Le compromis — juridiquement, promesse synallagmatique de vente — engage les deux parties. L'acte authentique qui suit constate la vente ; il ne la décide pas.
Compromis ou promesse unilatérale
Dans un compromis, vendeur et acquéreur sont engagés réciproquement. Dans une promesse unilatérale, seul le vendeur s'engage, et le bénéficiaire dispose d'une option qu'il lève ou non, moyennant une indemnité d'immobilisation. Le compromis est la forme la plus courante.
Les conditions suspensives
Ce sont les événements dont dépend la vente. La plus fréquente est l'obtention du prêt : elle doit indiquer le montant, la durée et le taux maximal, faute de quoi elle protège mal. D'autres conditions peuvent s'ajouter — absence de servitude, obtention d'une autorisation d'urbanisme, purge d'un droit de préemption.

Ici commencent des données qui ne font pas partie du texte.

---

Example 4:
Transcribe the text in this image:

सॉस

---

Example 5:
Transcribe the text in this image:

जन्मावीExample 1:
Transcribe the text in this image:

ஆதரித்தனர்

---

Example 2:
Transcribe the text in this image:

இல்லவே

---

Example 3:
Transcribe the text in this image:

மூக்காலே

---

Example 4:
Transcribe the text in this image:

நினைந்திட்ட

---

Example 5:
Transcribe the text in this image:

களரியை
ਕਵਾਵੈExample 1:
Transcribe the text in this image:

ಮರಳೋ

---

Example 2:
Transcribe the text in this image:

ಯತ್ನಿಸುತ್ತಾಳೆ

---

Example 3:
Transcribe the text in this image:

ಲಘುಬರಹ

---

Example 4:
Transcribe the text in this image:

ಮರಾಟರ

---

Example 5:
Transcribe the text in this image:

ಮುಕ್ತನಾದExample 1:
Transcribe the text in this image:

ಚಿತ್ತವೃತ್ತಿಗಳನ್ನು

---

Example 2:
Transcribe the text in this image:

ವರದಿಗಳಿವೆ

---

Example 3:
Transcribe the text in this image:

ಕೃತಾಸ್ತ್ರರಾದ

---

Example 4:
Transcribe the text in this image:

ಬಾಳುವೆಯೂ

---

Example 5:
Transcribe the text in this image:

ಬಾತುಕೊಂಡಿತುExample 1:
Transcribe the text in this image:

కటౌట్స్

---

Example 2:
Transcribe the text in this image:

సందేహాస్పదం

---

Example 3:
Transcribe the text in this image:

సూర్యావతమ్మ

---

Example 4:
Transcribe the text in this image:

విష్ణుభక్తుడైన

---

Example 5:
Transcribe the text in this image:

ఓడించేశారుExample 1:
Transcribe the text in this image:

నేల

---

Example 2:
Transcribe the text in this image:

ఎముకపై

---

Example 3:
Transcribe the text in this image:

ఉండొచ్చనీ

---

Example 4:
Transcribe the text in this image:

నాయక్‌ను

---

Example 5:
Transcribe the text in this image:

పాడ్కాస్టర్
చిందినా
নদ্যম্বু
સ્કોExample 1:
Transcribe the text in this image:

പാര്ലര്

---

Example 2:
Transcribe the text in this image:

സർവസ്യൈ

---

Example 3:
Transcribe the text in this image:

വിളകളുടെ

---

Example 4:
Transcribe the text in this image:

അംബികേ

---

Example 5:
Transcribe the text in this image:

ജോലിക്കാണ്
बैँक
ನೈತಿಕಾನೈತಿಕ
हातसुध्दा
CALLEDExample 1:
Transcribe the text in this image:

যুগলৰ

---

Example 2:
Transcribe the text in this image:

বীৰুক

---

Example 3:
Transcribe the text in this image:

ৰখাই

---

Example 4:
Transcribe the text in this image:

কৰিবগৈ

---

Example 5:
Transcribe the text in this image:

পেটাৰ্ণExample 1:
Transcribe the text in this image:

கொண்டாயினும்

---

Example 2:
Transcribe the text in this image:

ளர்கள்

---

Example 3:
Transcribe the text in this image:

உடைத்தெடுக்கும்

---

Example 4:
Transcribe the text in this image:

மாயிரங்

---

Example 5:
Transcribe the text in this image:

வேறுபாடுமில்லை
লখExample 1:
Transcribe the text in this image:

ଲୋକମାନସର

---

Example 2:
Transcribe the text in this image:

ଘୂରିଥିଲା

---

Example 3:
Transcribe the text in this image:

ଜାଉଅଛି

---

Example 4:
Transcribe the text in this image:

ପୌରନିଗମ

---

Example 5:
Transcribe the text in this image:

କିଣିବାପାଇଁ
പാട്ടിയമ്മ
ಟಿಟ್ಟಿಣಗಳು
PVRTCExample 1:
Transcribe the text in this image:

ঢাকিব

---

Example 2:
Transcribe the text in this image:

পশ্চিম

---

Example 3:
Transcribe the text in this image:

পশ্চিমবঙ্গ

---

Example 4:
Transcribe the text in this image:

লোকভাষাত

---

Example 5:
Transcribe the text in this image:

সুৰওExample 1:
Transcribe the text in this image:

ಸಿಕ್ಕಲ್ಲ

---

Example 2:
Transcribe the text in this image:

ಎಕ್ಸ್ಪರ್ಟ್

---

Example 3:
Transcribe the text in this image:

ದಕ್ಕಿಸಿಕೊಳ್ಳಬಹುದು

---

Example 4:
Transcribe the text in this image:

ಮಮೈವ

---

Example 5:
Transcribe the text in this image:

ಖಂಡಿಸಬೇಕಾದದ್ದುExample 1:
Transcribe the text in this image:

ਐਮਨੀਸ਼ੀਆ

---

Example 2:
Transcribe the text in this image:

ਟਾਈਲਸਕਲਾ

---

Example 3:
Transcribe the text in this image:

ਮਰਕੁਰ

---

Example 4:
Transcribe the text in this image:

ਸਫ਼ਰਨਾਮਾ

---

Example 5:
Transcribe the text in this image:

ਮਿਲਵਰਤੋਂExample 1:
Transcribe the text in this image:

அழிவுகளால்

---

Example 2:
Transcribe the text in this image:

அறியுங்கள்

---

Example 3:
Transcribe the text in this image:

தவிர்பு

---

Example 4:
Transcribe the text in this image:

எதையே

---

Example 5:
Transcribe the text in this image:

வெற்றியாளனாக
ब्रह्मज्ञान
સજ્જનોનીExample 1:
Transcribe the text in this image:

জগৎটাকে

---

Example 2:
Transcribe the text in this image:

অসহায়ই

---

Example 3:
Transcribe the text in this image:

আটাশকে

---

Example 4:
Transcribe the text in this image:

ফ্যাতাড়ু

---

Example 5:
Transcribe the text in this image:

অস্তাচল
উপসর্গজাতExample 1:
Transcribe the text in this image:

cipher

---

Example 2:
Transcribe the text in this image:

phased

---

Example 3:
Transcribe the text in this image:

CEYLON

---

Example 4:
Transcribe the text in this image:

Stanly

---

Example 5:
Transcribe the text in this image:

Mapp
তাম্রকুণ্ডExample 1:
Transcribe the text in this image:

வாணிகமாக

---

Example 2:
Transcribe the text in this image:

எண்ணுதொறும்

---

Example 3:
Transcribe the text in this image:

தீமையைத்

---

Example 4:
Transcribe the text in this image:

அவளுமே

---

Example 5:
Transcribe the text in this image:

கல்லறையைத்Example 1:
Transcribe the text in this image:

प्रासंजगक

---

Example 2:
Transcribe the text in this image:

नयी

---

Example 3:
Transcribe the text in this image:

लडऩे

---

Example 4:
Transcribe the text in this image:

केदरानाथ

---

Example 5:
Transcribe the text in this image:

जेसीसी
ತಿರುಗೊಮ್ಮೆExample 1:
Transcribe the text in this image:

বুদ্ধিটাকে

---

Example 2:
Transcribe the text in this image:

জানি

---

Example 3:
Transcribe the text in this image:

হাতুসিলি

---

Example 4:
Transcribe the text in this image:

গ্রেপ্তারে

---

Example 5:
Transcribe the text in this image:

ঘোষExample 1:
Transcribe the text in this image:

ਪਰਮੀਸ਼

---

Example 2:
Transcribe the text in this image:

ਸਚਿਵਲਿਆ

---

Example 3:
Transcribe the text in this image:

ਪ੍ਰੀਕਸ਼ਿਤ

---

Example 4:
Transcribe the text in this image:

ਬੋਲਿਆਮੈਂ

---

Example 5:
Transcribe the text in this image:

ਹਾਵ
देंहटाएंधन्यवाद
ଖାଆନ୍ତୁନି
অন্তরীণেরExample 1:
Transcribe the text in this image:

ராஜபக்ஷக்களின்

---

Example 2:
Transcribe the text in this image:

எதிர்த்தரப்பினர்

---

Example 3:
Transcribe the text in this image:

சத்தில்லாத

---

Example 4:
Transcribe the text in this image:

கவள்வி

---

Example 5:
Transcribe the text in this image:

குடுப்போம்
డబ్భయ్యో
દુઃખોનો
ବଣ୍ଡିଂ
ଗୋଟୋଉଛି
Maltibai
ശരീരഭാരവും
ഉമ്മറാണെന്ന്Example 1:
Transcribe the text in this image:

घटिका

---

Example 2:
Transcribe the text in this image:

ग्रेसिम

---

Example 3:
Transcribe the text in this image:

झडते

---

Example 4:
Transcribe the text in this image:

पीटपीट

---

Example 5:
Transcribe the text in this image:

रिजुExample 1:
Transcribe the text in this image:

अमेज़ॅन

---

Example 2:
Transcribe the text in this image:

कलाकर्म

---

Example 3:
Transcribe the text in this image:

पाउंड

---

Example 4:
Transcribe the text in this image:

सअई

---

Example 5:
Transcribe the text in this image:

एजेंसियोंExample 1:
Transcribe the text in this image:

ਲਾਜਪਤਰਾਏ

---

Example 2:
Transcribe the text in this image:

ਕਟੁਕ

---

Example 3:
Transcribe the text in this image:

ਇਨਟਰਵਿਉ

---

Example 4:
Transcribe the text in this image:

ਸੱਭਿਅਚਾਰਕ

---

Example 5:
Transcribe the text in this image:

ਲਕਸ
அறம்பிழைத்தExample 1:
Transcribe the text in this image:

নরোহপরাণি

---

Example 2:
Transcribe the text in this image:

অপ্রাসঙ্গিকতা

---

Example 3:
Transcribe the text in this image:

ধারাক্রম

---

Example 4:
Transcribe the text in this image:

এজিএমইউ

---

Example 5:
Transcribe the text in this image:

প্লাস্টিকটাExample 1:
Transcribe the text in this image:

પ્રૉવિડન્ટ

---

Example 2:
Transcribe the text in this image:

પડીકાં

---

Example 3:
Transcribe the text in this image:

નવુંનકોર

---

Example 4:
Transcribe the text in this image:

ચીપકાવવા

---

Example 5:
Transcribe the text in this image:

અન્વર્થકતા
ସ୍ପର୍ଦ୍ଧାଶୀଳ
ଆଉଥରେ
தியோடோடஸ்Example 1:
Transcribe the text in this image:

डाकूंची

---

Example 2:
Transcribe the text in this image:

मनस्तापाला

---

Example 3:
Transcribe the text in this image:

Si une condition ne se réalise pas sans faute de l'acquéreur, la vente tombe et les sommes versées lui sont restituées. C'est pourquoi une condition rédigée trop vaguement est un risque pour les deux parties.
Le délai de rétractation
L'acquéreur non professionnel d'un logement dispose d'un délai de rétractation de dix jours à compter de la notification du compromis, sans motif et sans pénalité. Le vendeur, lui, ne bénéficie d'aucun délai équivalent : il est engagé dès la signature.
Le dépôt de garantie
Souvent compris entre 5 et 10 % du prix, il n'est pas obligatoire et se négocie. Il est séquestré chez le notaire ou l'agent immobilier, jamais versé directement au vendeur, et s'impute sur le prix à la signature de l'acte.
Ce qu'il faut lire avant de signer
La désignation exacte du bien et de ses annexes, la liste des diagnostics annexés, la date butoir de l'acte authentique, le sort du mobilier, et l'état des travaux votés en copropriété — qui les paie, du vendeur ou de l'acquéreur, se règle ici et non après.